## Texto de origem
#####

Questão 30: Da concupiscência.
Art. 2 ― Se a concupiscência é uma paixão especial da potência concupiscível.
(Supra, q. 23, a . 4, III Sent., dist. XXVI, q. 1, a . 3).
O
segundo discute-se assim. ― Parece que a concupiscência não é uma paixão
especial da potência concupiscível.
1. ― Pois, as paixões distinguem-se pelos seus objectos. Ora, o objecto do concupiscível é o deleitável sensível, que também é o objecto da concupiscência, segundo o Filósofo 1. Logo, a concupiscência não é uma paixão especial do concupiscível.
2.
Demais. ― Agostinho diz, que a cobiça é o amor das coisas transitórias 2,
e assim não se distingue do amor. Ora, todas as paixões especiais se distinguem
umas das outras. Logo, a concupiscência não é uma paixão especial do
concupiscível.
3.
Demais. ― Cada paixão do concupiscível tem a sua contrária, com já dissemos 3.
Ora, à concupiscência não se opõe nenhuma paixão especial, pois, diz Damasceno,
que o bem esperado constitui a concupiscência, o presente, a alegria.
Semelhantemente, o mal esperado constitui o temor e o presente, a tristeza 4.
Daqui resulta que, assim como a tristeza é contrária à alegria, assim o temor o
é a concupiscência. Ora, este não reside no concupiscível mas, no irascível.
Logo, a concupiscência não é nenhuma paixão especial do concupiscível.
Mas,
em contrário, a concupiscência é causada pelo amor e tende para a deleitação,
paixões do concupiscível. E assim, distingue-se, como paixão especial, das
outras paixões do concupiscível.
Como já dissemos 5, o bem deleitável sensível é em geral o objecto
do concupiscível, donde, as várias paixões do concupiscível se distinguem pelas
diferenças desse bem. Ora, as diversidades do objecto podem ser consideradas
relativamente à natureza própria dele ou às diversidades da virtude activa.
Ora, as diversidades do objecto activo, fundadas na natureza própria deste,
causam a diferença material das paixões, ao passo que as diversidades da virtude
activa produzem a diferença formal delas, que as diversifica especificamente.
Mas
é preciso também levar em conta a noção de fim ou bem, como virtude motriz,
quer enquanto realmente presente, quer enquanto ausente. Pois, quando presente,
leva-nos a repousar nele, e quando ausente, move-nos para ele. Donde, quando o
deleitável sensível adapta, de certo modo, a si e conforme o apetite, causa o
amor, quando, ausente, atrai para si, causa a concupiscência, quando por fim,
estando presente, produz a quietação do apetite, causa o deleite. Assim, pois,
a concupiscência é uma paixão especificamente diferente do amor e da deleitação,
mas, o desejar um objecto deleitável ou tal outro produz as diversidades
numéricas da concupiscência.

#####

## Material
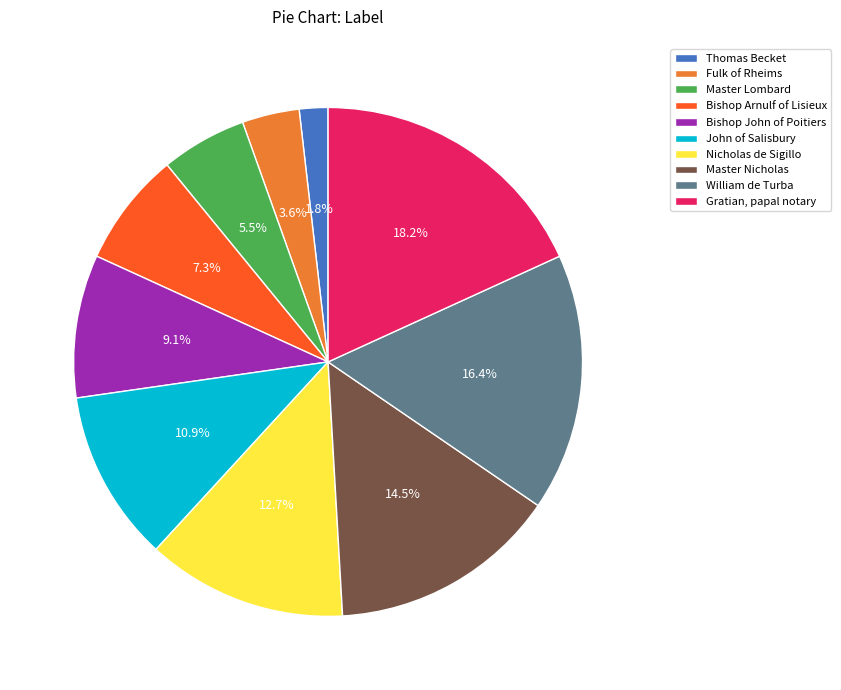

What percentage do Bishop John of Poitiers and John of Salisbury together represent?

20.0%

#####

## Tarefa A
Por favor, reproduza sem alterações o texto sobre a concupiscência, de "Daqui resulta que, assim" a "outras paixões do concupiscível.".
## Tarefa B
Prossiga o texto sobre a concupiscência a partir da última frase apresentada.

## Resposta A
Daqui resulta que, assim como a tristeza é contrária à alegria, assim o temor o
é a concupiscência. Ora, este não reside no concupiscível mas, no irascível.
Logo, a concupiscência não é nenhuma paixão especial do concupiscível.
Mas,
em contrário, a concupiscência é causada pelo amor e tende para a deleitação,
paixões do concupiscível. E assim, distingue-se, como paixão especial, das
outras paixões do concupiscível.

## Resposta B
DONDE
A RESPOSTA À PRIMEIRA OBJECÇÃO. ― O bem deleitável não é objecto da
concupiscência, absolutamente falando, senão enquanto ausente, assim como o
sensível é, enquanto passado, objecto da memória. Ora, estas condições
particulares diversificam as espécies de paixões ou também as das potências da
parte sensitiva, que respeita objectos particulares.
RESPOSTA
À SEGUNDA. ― A denominação de Agostinho funda-se na causa e não na essência,
pois a cobiça não é, em si mesma, amor, mas efeito deste. ― Ou, de outro modo,
podemos responder que Agostinho se refere à cobiça, em sentido lato, como
designando qualquer movimento do apetite capaz de respeitar a um bem futuro. E
assim, compreende em si o amor e a esperança.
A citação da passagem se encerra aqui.